C’est un faux prétexte. Il faut juste se demander comment ils (Français) ont fait pour les recruter. Par ailleurs, tous les tirailleurs avaient une fiche. J’avais sous la main, la fiche de Mamadou Racine Sy pour mon livre sur les Tirailleurs. On y a mis seulement leur prénom. On dirait comme une volonté de faire disparaitre ces gens s’ils meurent. Il n’y a rien qui nous permet d’aller chercher leurs origines en cas de décès. Ils ont des archives où ils peuvent avoir toutes les informations qu’ils veulent. On ne peut pas prendre quelqu’un, lui faire faire une visite médicale, l’entraîner au combat, l’envoyer sur les champs de bataille avec un numéro de matricule et des papiers et venir après dire qu’on ne sait rien de lui. Ce n’est pas très sérieux.
Pourquoi ce sentiment de retard dans la prise en charge des besoins des Tirailleurs ? La France a-t-elle du mal à assumer son passé colonial ?

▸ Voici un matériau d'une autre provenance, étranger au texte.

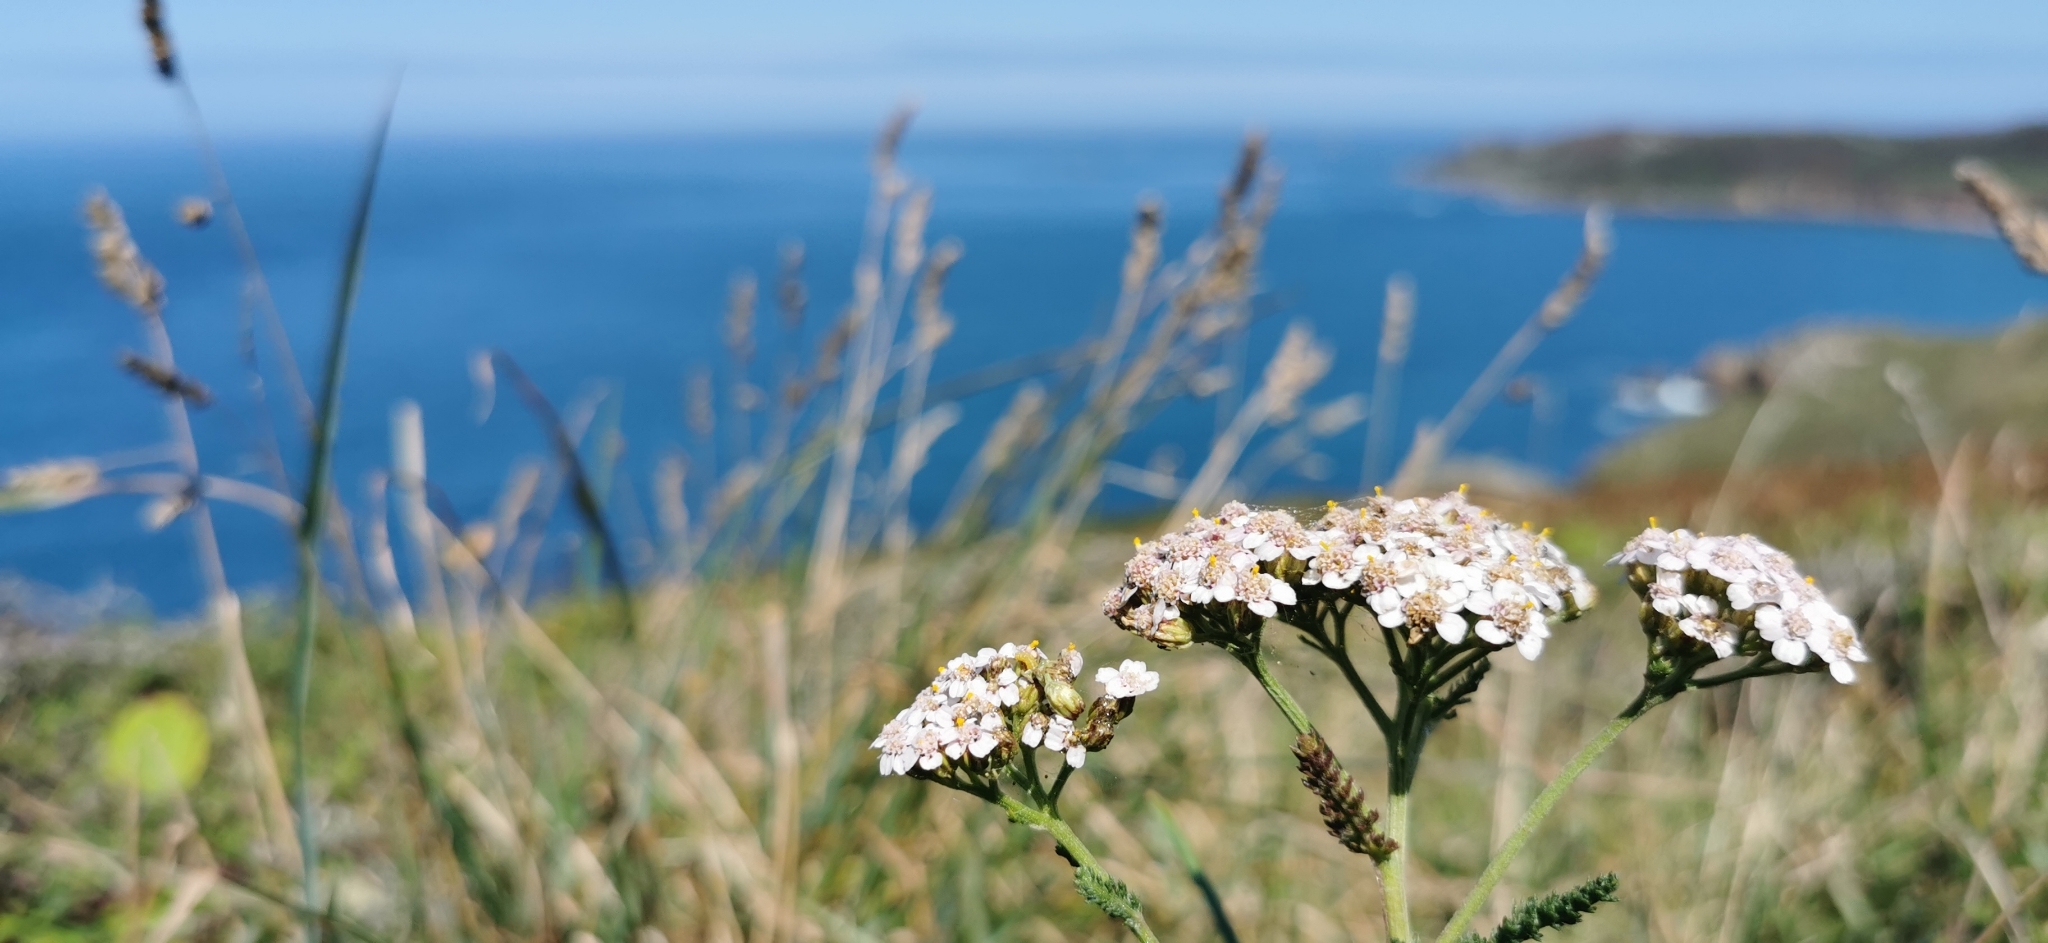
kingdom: Plantae
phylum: Tracheophyta
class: Magnoliopsida
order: Asterales
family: Asteraceae
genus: Achillea
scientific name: Achillea millefolium
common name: Yarrow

C’est vrai dans la question des pensions que la France ne voulait pas payer. Les Tirailleurs ont fait la guerre au même titre que leurs homologues de la métropole. Ce sont les mêmes balles, bombes et gaz. On a payé les soldats français et pourquoi on ne les paie pas. Surtout que dans les situations difficiles, ce sont les soldats africains qu’on envoyait au front. On leur demandait de résister jusqu’au bout et ils finissaient par se faire écraser par les chars allemands. Ils n’avaient rien avoir dans ces guerres. Sur les champs de bataille des Dardanelles en Turquie en 1915, des jeunes de 18 ans sont morts dans des bateaux de débarquement. J’ai dénombré plus 2242 soldats français avec 43 noms de Sénégalais, Guinéens, Soudanais, Ivoiriens, Voltaïques, Magrébins (Mauritaniens, Marocains ou Algériens) et Malgaches, dans le cimetière français Çanakkale en Turquie.